We will start with one of the most basic models in machine learning: *logistic regression*. [*Logistic regression*](https://en.wikipedia.org/wiki/Logistic_regression) models the probability of an event based on the input variables. In this case, it models the probability for a message being a meeting, given features that we will define below.

In [None]:
from sklearn.linear_model import LogisticRegression

# we initiate the model so it's ready to use
model = LogisticRegression()

Now that we have initiated the model, we can fit the model to our data (the data being the features we have derived and the associated labels). 'Fitting' simply means finding the weights in our logistic regression equations that best 'fit' with our data, i.e. which most often give the right result (NB technically, we are optimising a loss function).

In [None]:
model.fit(
     df_train[[ 
         "where", # 'where'
         "when" # 'when'
        ]], 
    df_train['label']
)

And that's it! We now have a trained model, that can be used to perform authorship predictions on new texts. Congratulations, you have just done machine learning!

Now let's have a quick look at how well our model does. Keep in mind that we look at the performance on the test data (df_test), the performance on the training data (df_train) is probably higher as the model has already seen that data. Like doing an exam when you've already discussed the questions in class!

In [None]:
from sklearn.metrics import accuracy_score

model_predictions = model.predict(
    df_test[["where", "when"]]) 

accuracy_score(df_test['label'], model_predictions)

An accuracy of 0.52 is not great. And, why is that? Because it only performs slightly better than the toss of a coin. In fact, we might as well have assigned our samples randomly to one of the classes.

Can you think of ways to improve our model? For instance, other words that would be relevant for our case?  

### Exercise: Improve the performance of our model by adding a few extra words to our list of relevant_words. 

The code that you need in order to do this is below. You can also use the code block directly below to inspect some messages with a positive label. This is optional but can be very helpful.

In [None]:
# (optional) If you want, you can use this block to write some code to have a look specifically at messages about meetings

def show_messages_with_label(label): 
    #YOUR CODE FOR SELECTING DATA WITH A CERTAIN LABEL
    pass

# Uncomment the code below to check if your function works. It should return True. 
# We are checking if the length (len()) of the data is equal to the sum of all the labels which should
# be the case if all the messages have the label 1

# df_with_one_label = show_messages_with_label(1)
# print(sum(df_with_one_label['label']) == len(df_with_one_label)) 
      
# Uncomment the code below to use your function to select 10 messages with the positive (1) label

# show_messages_with_label(label=1)['clean_text'].head(10)

In [None]:
# Remember to add some extra words to the relevant_words to improve performance. 
# Make sure you get the indentation right.

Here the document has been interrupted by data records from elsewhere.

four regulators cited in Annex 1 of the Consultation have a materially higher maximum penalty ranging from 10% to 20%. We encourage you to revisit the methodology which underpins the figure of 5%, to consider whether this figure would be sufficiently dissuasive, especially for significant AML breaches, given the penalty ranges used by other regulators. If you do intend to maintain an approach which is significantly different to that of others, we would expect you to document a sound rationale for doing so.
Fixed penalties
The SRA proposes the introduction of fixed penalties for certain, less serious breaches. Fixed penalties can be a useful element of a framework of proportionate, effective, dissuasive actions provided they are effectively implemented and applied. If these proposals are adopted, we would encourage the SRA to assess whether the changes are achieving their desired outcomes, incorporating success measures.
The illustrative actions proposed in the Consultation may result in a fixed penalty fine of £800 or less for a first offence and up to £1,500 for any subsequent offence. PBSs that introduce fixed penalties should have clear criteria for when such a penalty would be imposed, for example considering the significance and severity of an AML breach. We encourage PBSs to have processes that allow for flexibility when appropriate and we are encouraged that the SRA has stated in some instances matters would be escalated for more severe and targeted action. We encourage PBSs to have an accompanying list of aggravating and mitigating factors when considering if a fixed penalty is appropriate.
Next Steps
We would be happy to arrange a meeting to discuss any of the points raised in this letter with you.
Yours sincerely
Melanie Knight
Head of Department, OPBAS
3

# Possible words that help the model are: 

relevant_words = [
    "where", 
    "when",
]

for word in relevant_words:
    df[word] = df.apply(lambda x: count(word, x["clean_text"]), axis=1)

    
# uncomment the print statements if you wanna check what your data looks like now
# print(df.head())

df_train, df_test = train_test_split(df, test_size=0.2, random_state=4)

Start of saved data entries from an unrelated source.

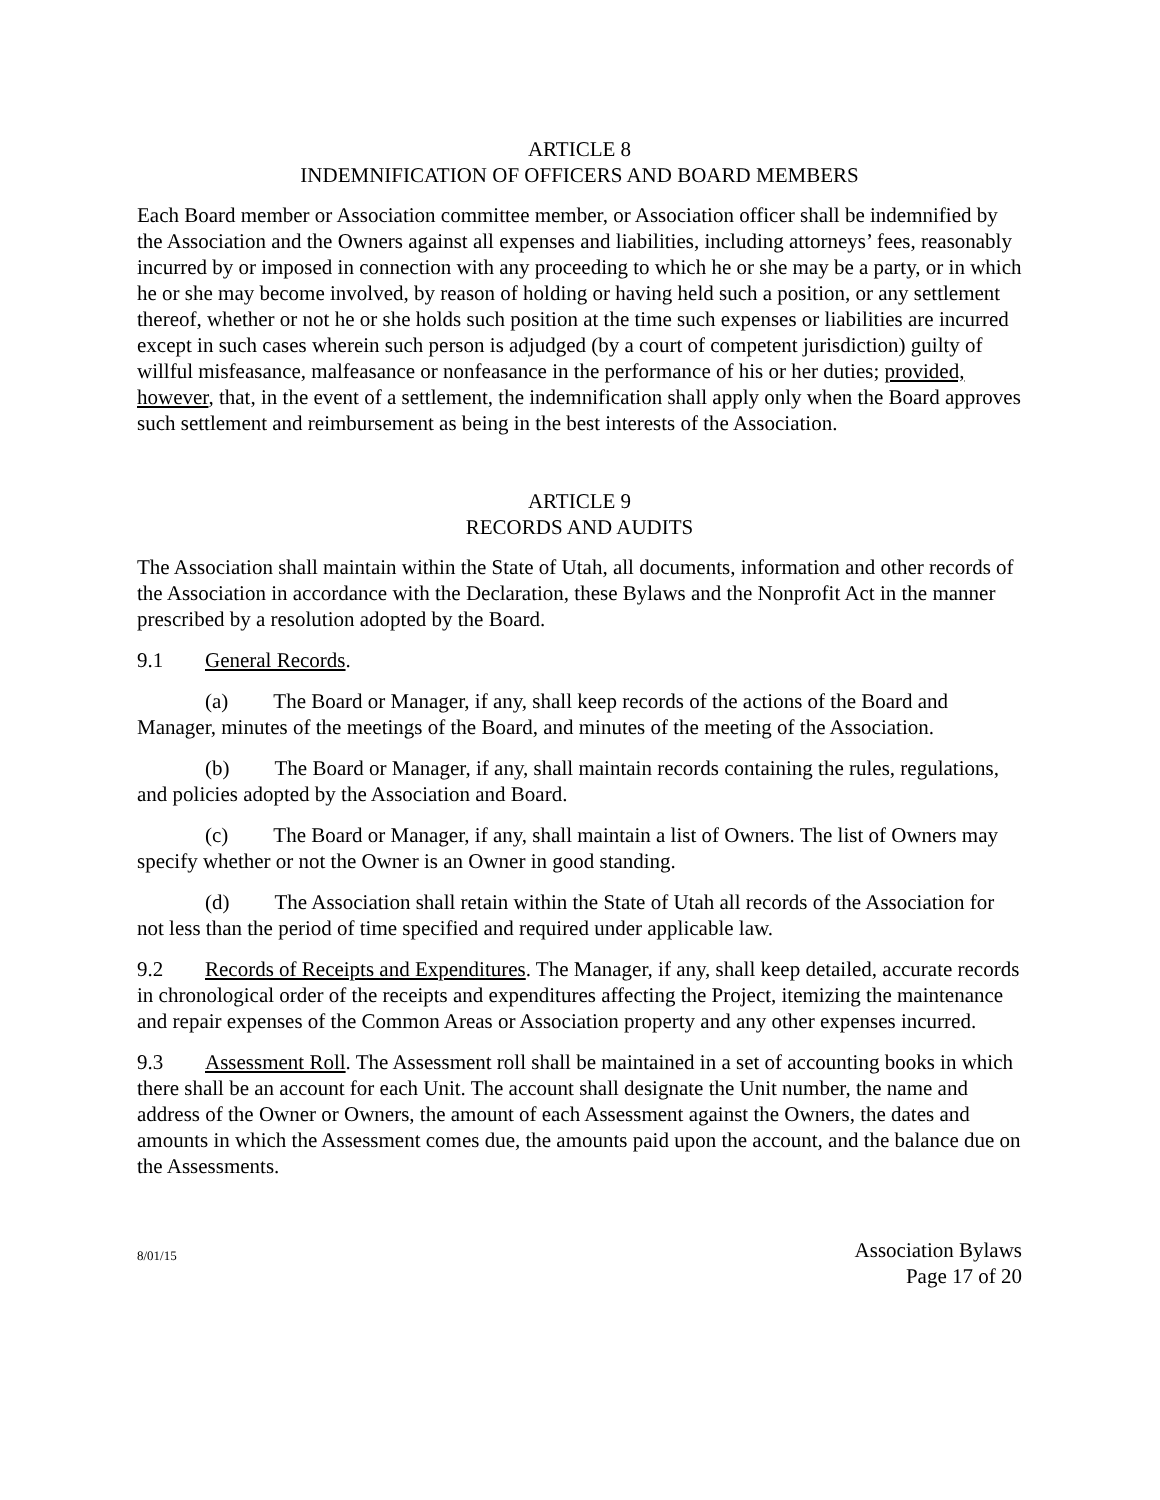ARTICLE 8
INDEMNIFICATION OF OFFICERS AND BOARD MEMBERS
Each Board member or Association committee member, or Association officer shall be indemnified by the Association and the Owners against all expenses and liabilities, including attorneys’ fees, reasonably incurred by or imposed in connection with any proceeding to which he or she may be a party, or in which he or she may become involved, by reason of holding or having held such a position, or any settlement thereof, whether or not he or she holds such position at the time such expenses or liabilities are incurred except in such cases wherein such person is adjudged (by a court of competent jurisdiction) guilty of willful misfeasance, malfeasance or nonfeasance in the performance of his or her duties; provided, however, that, in the event of a settlement, the indemnification shall apply only when the Board approves such settlement and reimbursement as being in the best interests of the Association.
ARTICLE 9
RECORDS AND AUDITS
The Association shall maintain within the State of Utah, all documents, information and other records of the Association in accordance with the Declaration, these Bylaws and the Nonprofit Act in the manner prescribed by a resolution adopted by the Board.
9.1 General Records.
(a) The Board or Manager, if any, shall keep records of the actions of the Board and Manager, minutes of the meetings of the Board, and minutes of the meeting of the Association.
(b) The Board or Manager, if any, shall maintain records containing the rules, regulations, and policies adopted by the Association and Board.
(c) The Board or Manager, if any, shall maintain a list of Owners. The list of Owners may specify whether or not the Owner is an Owner in good standing.
(d) The Association shall retain within the State of Utah all records of the Association for not less than the period of time specified and required under applicable law.
9.2 Records of Receipts and Expenditures. The Manager, if any, shall keep detailed, accurate records in chronological order of the receipts and expenditures affecting the Project, itemizing the maintenance and repair expenses of the Common Areas or Association property and any other expenses incurred.
9.3 Assessment Roll. The Assessment roll shall be maintained in a set of accounting books in which there shall be an account for each Unit. The account shall designate the Unit number, the name and address of the Owner or Owners, the amount of each Assessment against the Owners, the dates and amounts in which the Assessment comes due, the amounts paid upon the account, and the balance due on the Assessments.
8/01/15
Association Bylaws
Page 17 of 20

# display(df_train[relevant_words])

model.fit(
    df_train[relevant_words], 
    df_train['label']
)

model_predictions = model.predict(
    df_test[relevant_words]) 

print(accuracy_score(df_test['label'], model_predictions))

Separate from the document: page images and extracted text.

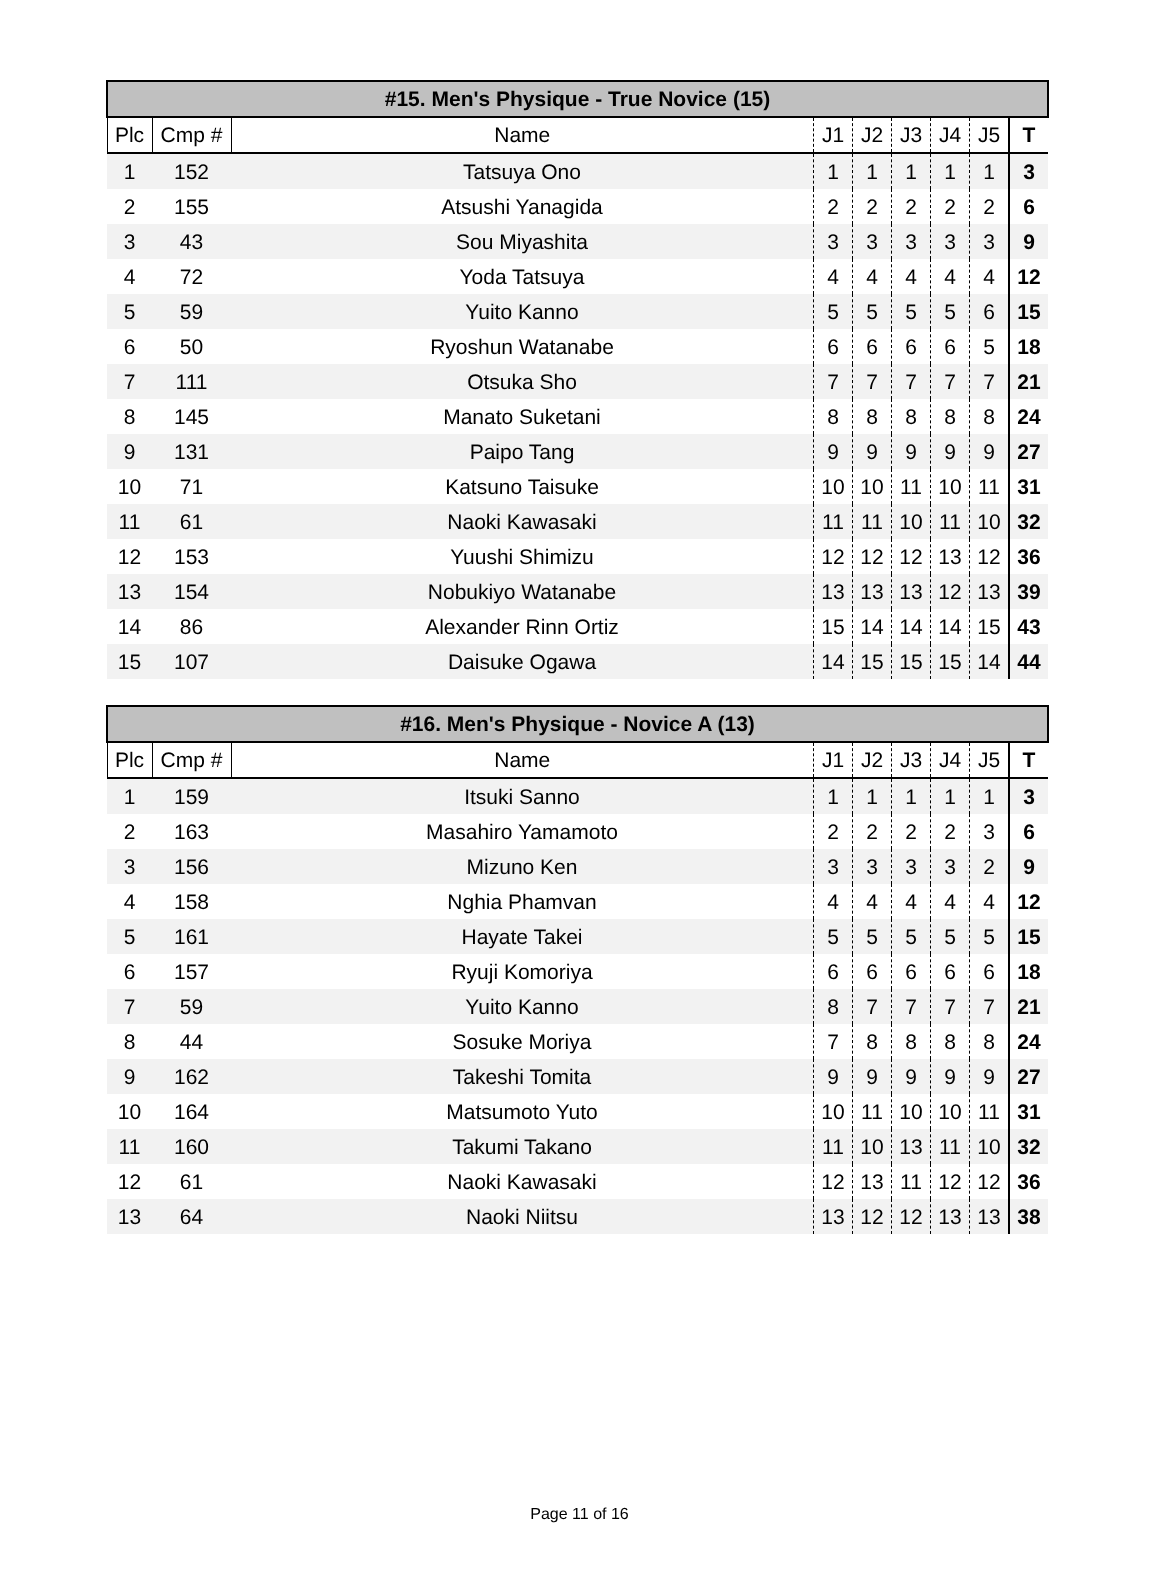| #15. Men's Physique - True Novice (15) | | | | | | | | |
| --- | --- | --- | --- | --- | --- | --- | --- | --- |
| Plc | Cmp # | Name | J1 | J2 | J3 | J4 | J5 | T |
| 1 | 152 | Tatsuya Ono | 1 | 1 | 1 | 1 | 1 | 3 |
| 2 | 155 | Atsushi Yanagida | 2 | 2 | 2 | 2 | 2 | 6 |
| 3 | 43 | Sou Miyashita | 3 | 3 | 3 | 3 | 3 | 9 |
| 4 | 72 | Yoda Tatsuya | 4 | 4 | 4 | 4 | 4 | 12 |
| 5 | 59 | Yuito Kanno | 5 | 5 | 5 | 5 | 6 | 15 |
| 6 | 50 | Ryoshun Watanabe | 6 | 6 | 6 | 6 | 5 | 18 |
| 7 | 111 | Otsuka Sho | 7 | 7 | 7 | 7 | 7 | 21 |
| 8 | 145 | Manato Suketani | 8 | 8 | 8 | 8 | 8 | 24 |
| 9 | 131 | Paipo Tang | 9 | 9 | 9 | 9 | 9 | 27 |
| 10 | 71 | Katsuno Taisuke | 10 | 10 | 11 | 10 | 11 | 31 |
| 11 | 61 | Naoki Kawasaki | 11 | 11 | 10 | 11 | 10 | 32 |
| 12 | 153 | Yuushi Shimizu | 12 | 12 | 12 | 13 | 12 | 36 |
| 13 | 154 | Nobukiyo Watanabe | 13 | 13 | 13 | 12 | 13 | 39 |
| 14 | 86 | Alexander Rinn Ortiz | 15 | 14 | 14 | 14 | 15 | 43 |
| 15 | 107 | Daisuke Ogawa | 14 | 15 | 15 | 15 | 14 | 44 |
| #16. Men's Physique - Novice A (13) | | | | | | | | |
| --- | --- | --- | --- | --- | --- | --- | --- | --- |
| Plc | Cmp # | Name | J1 | J2 | J3 | J4 | J5 | T |
| 1 | 159 | Itsuki Sanno | 1 | 1 | 1 | 1 | 1 | 3 |
| 2 | 163 | Masahiro Yamamoto | 2 | 2 | 2 | 2 | 3 | 6 |
| 3 | 156 | Mizuno Ken | 3 | 3 | 3 | 3 | 2 | 9 |
| 4 | 158 | Nghia Phamvan | 4 | 4 | 4 | 4 | 4 | 12 |
| 5 | 161 | Hayate Takei | 5 | 5 | 5 | 5 | 5 | 15 |
| 6 | 157 | Ryuji Komoriya | 6 | 6 | 6 | 6 | 6 | 18 |
| 7 | 59 | Yuito Kanno | 8 | 7 | 7 | 7 | 7 | 21 |
| 8 | 44 | Sosuke Moriya | 7 | 8 | 8 | 8 | 8 | 24 |
| 9 | 162 | Takeshi Tomita | 9 | 9 | 9 | 9 | 9 | 27 |
| 10 | 164 | Matsumoto Yuto | 10 | 11 | 10 | 10 | 11 | 31 |
| 11 | 160 | Takumi Takano | 11 | 10 | 13 | 11 | 10 | 32 |
| 12 | 61 | Naoki Kawasaki | 12 | 13 | 11 | 12 | 12 | 36 |
| 13 | 64 | Naoki Niitsu | 13 | 12 | 12 | 13 | 13 | 38 |
Page 11 of 16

if accuracy_score(df_test['label'], model_predictions) > 0.5163934426229508:
                  print("Congratulations, you improved the accuracy of the model!")
else:
    print("Your model did not outperform our previous model, try again")


## Count Vectorizer
There may be a lot more words that indicate meetings being discussed, that we did not think of yet. One way of not having to think of all these words is by using a count vectorizer. This function creates a matrix (= list of lists) that counts how often any word that occurs at least once in the entire dataset (= the vocabulary) occurs in each sample. 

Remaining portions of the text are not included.